We see this further developed in Bakhtin's discussion of the "grotesque body," the masked character at the carnival whose various orifices are accentuated and celebrated. The curious look of this figure "discloses its essence as a principle of growth which exceeds its own limits only in copulation, pregnancy, childbirth, the throes of death, eating, drinking, or defecation. This is the ever unfinished, ever creating body, the link in the chain of genetic development, or more correctly speaking, two links shown at the point where they enter into each other."

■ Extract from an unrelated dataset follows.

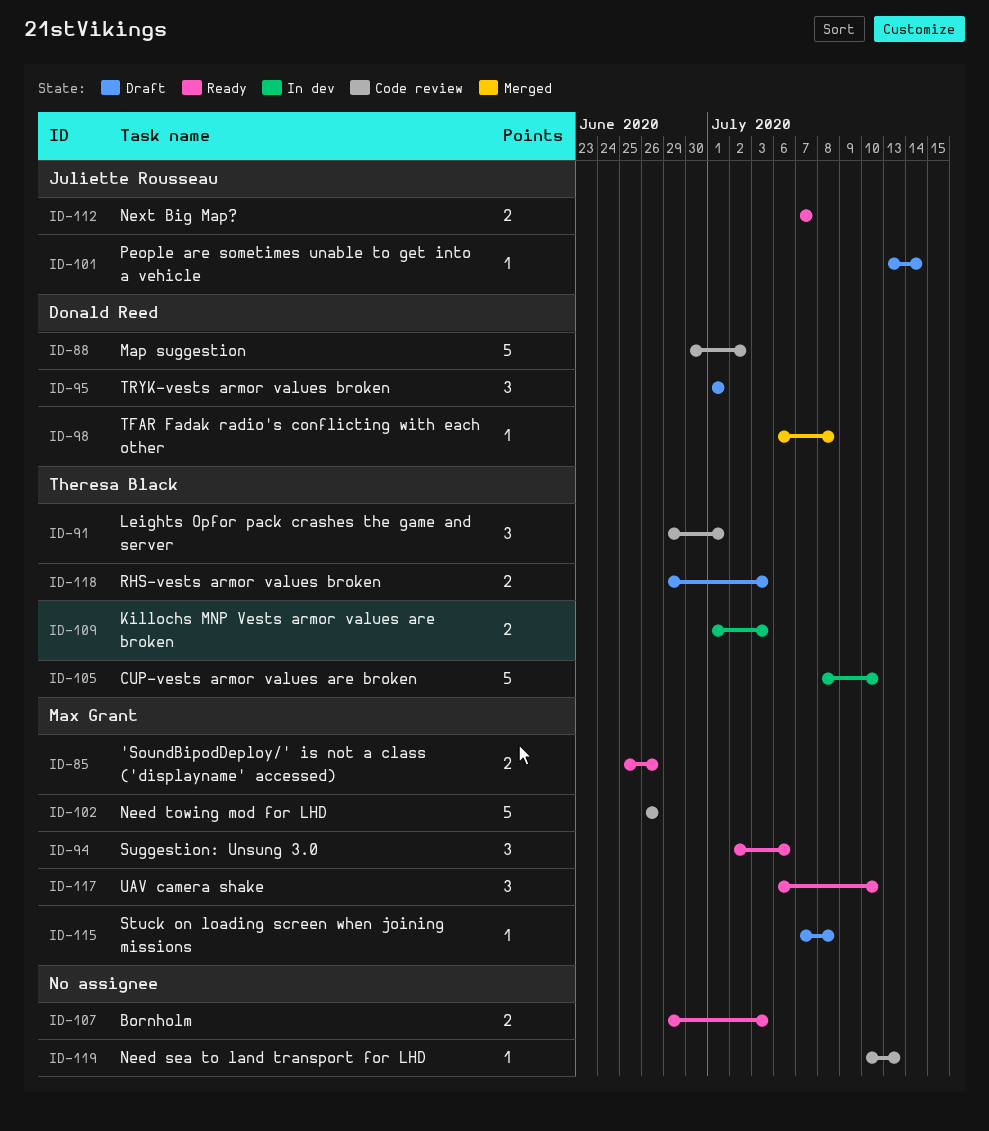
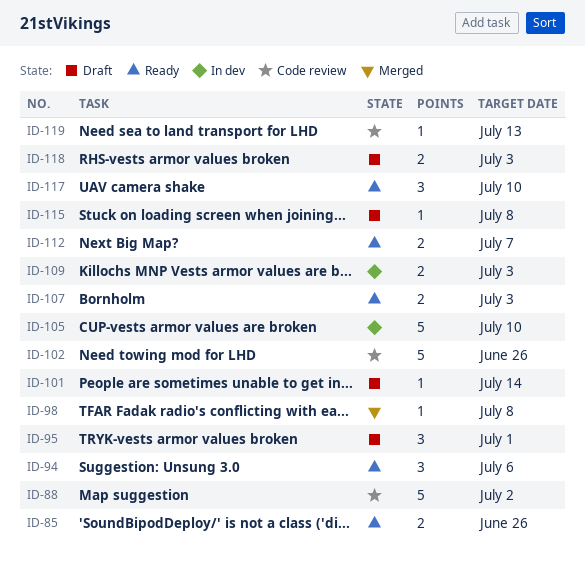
ID-91: present -> none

That's a lot of words, I know. But to put it crudely, I think that he is saying that when we drop our pants, we discover that we have much, much more in common than we think. And if we can laugh at this, then, maybe, we can find some place to begin a conversation.

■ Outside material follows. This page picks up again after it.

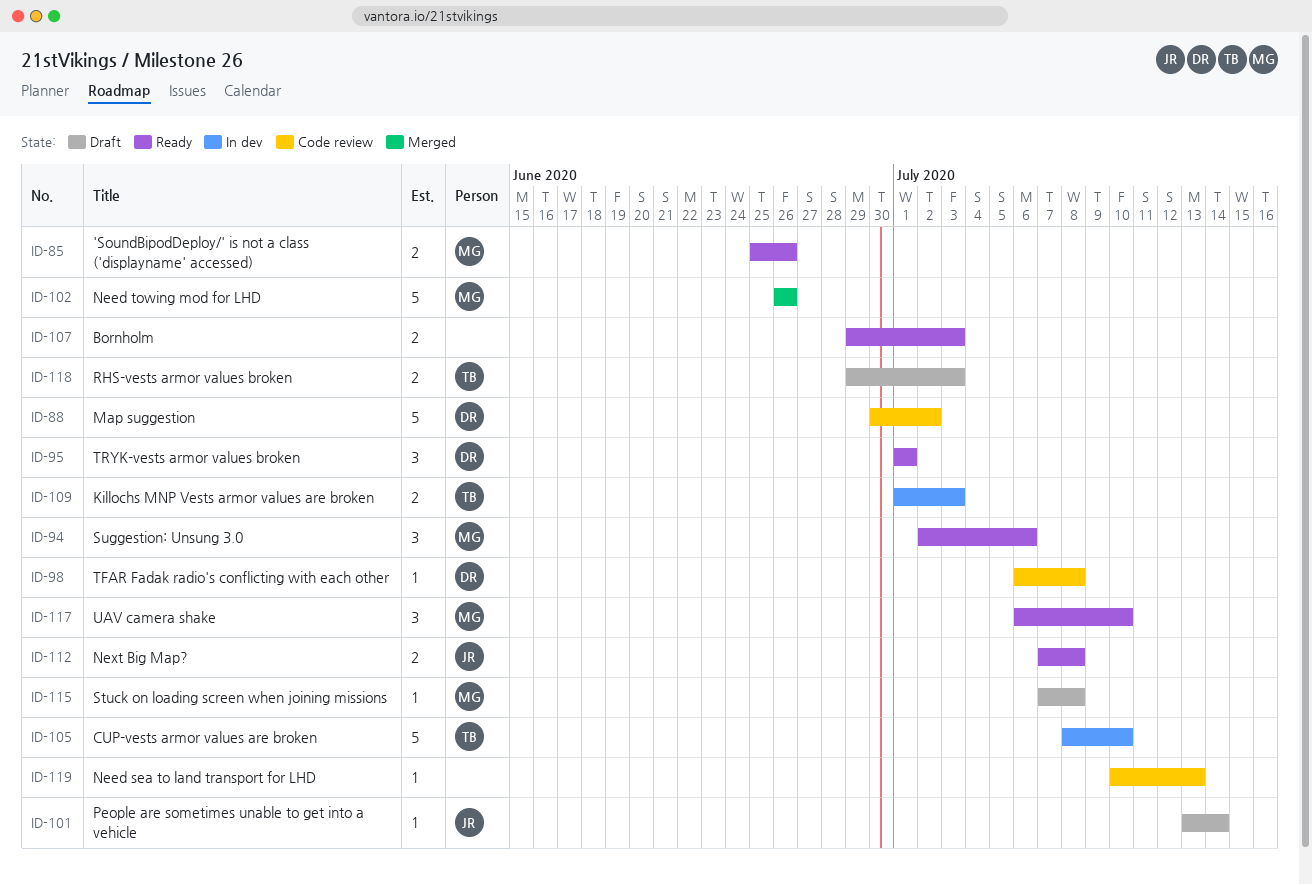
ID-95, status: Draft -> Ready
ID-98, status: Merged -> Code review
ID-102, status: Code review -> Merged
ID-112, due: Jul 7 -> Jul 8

So satire should have an inclusive draw. We should be laughing together. As Maisel and McClennen emphasize in their book, satire is not mockery. Mockery demeans, disrespects, and prods at the dignity of an individual or group. Consider how John Stewart liked to call Mitch Mcconnell "the turtle." What effective satire does is elevates beyond an individual personality to examine something more universal--think, Eddie Murphy's classic SNL skit, "White Like Me."

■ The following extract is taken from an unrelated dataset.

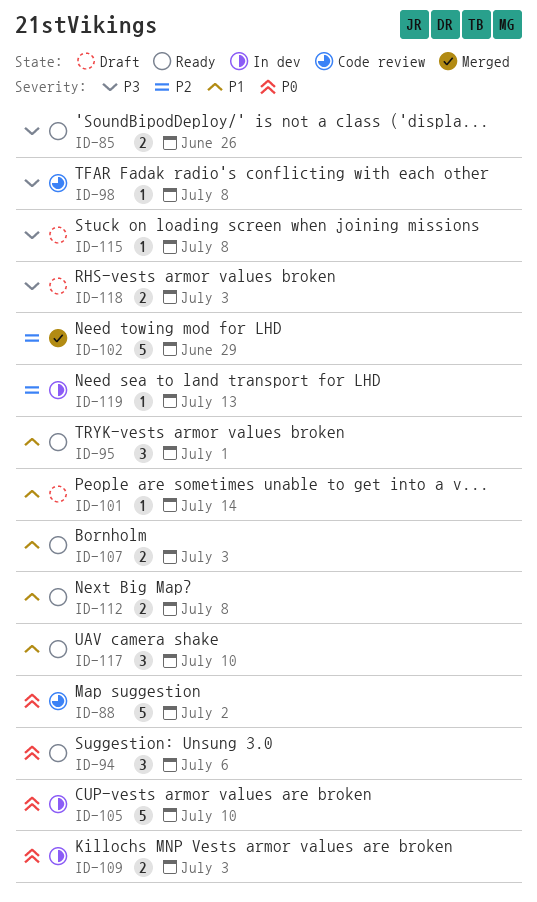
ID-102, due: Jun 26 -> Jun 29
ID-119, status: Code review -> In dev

Still, can any satire really be fully inclusive? I like The Daily Show. So do my friends. But we listen to a lot of NPR. And we all drive Subarus. In other words, The Daily Show is satire for "my people." It serves as a rally point for "us," separated from "those people" whose preferred media is something like talk radio.

The more I think about satire, the less clear I became about what it is. And the more that I think about the Heroin P.M. skit, the more guilty I become.

If it's satirical, what is it saying? To scratch the surface, we see a message delivered directly to white America. The smiles, music, and familiar scenery of a designer drug commercial offers a laughable cover for the ugly reality that heroin has infiltrated suburbia. It forces us to dispense of the prototypical image of the heroin addict, someone who bears resemblance to Bubbles from The Wire. The new face of heroin is your neighbor; your coworker; your friend; and your family.

I guess that's the part that gets me. The heroin epidemic has real victims. Many of them. And the number grows each day. A short while ago I watched Chasing Heroin, a PBS documentary. One of my takeaways is that we need to move away from seeing addiction as an individual moral failing. Neither is it a legal problem. Instead, it is a public health crisis and an issue that needs serious medical attention and research.

But how many of us have seen this documentary? And by way of comparison, how many of us have seen this SNL skit? Both have the ability to raise awareness. But the latter reaches a much broader audience. If I'm laughing at the skit, though, am I laughing at the problem?

Or, for at least that moment, am I seeing that this is my problem too? Does the laughter, in other words, shatter the humorless silence that surrounds this problem and let us all see it anew?

I really don't know. What do you think?